* **Text block**
There have been more murders committed and more blood shed in the county, within the last eight months, than before or since its organization. We clip the above from the Church Organ of the 20th inst. and it is a piece of the whole which abound in self-laudation, and hypocritically assumes what a good people we are. After assuming that innumerable murders have been committed within a specified time, the very period when the “Gentiles” have been more numerous than heretofore, the Editor, although he does not say it, seeks to leave the impression that they are the offending parties. It is a species of deceit and chicanery peculiar to Mormonism, and so long practiced that we are led to believe that they esteem falsehood a virtue when it can be made to suit their own purposes.

Chart analysis data
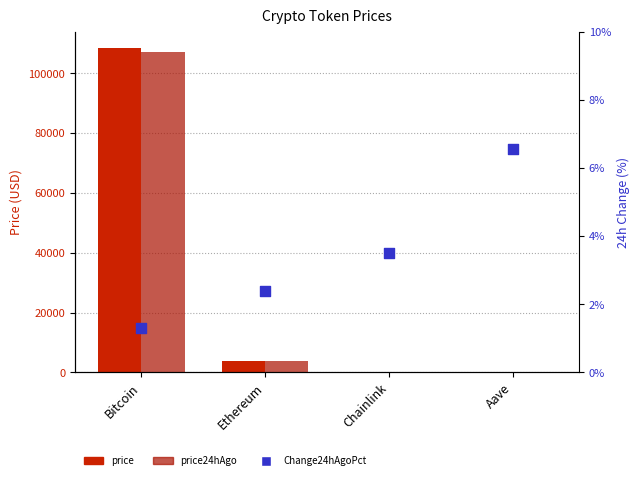

Which series has the largest total across all categories?

price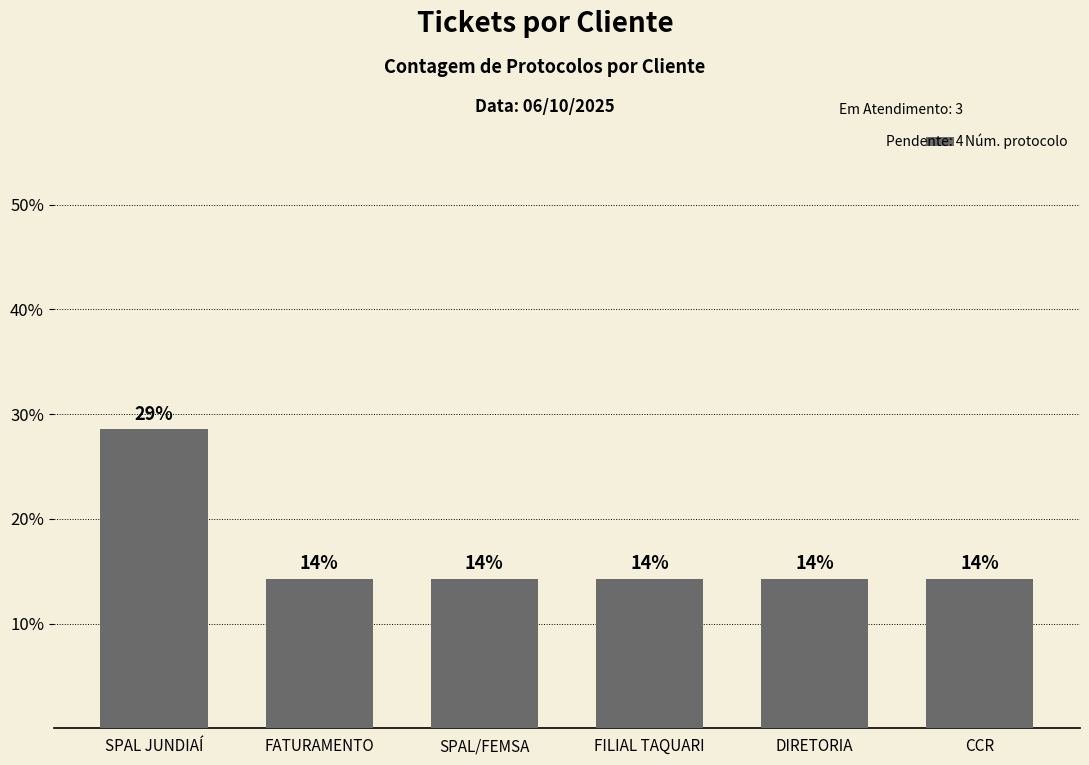

The value at SPAL JUNDIAÍ is 13.4. True or false?

False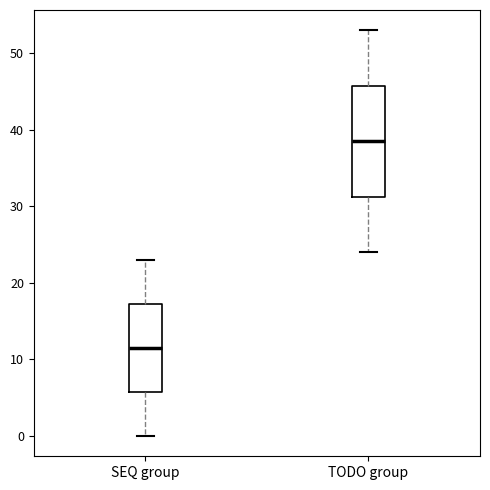

Comparing the boxes themselves (not the whiskers), which one is the tallest?

TODO group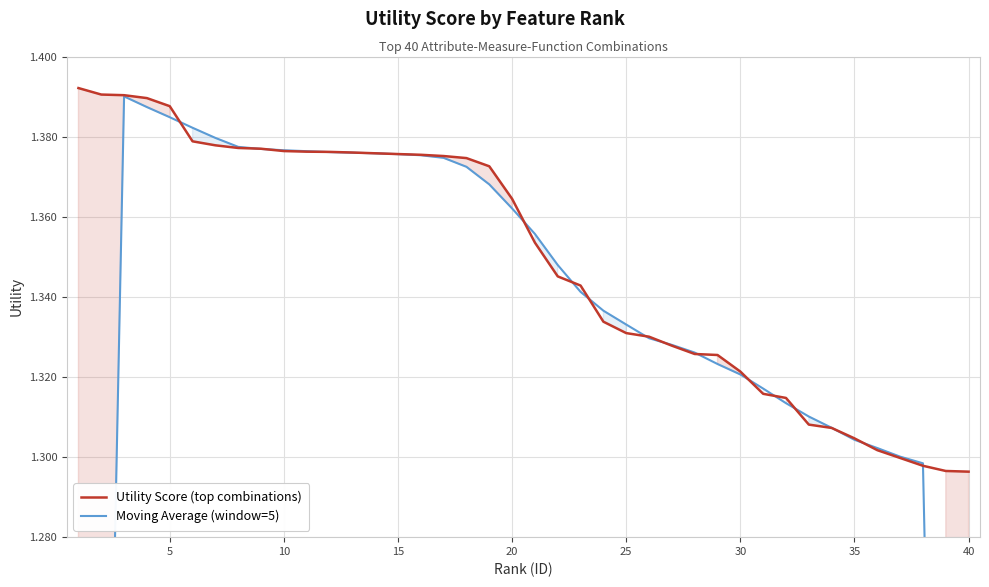

Is this an area chart (filled region under the line)?

No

* **Exercise goal**
From the editorial text, extract the stretch from "There have been" through "their own purposes.". Rely solely on the editorial text for this work.

* **Exercise result**
There have been more murders committed and more blood shed in the county, within the last eight months, than before or since its organization. We clip the above from the Church Organ of the 20th inst. and it is a piece of the whole which abound in self-laudation, and hypocritically assumes what a good people we are. After assuming that innumerable murders have been committed within a specified time, the very period when the “Gentiles” have been more numerous than heretofore, the Editor, although he does not say it, seeks to leave the impression that they are the offending parties. It is a species of deceit and chicanery peculiar to Mormonism, and so long practiced that we are led to believe that they esteem falsehood a virtue when it can be made to suit their own purposes.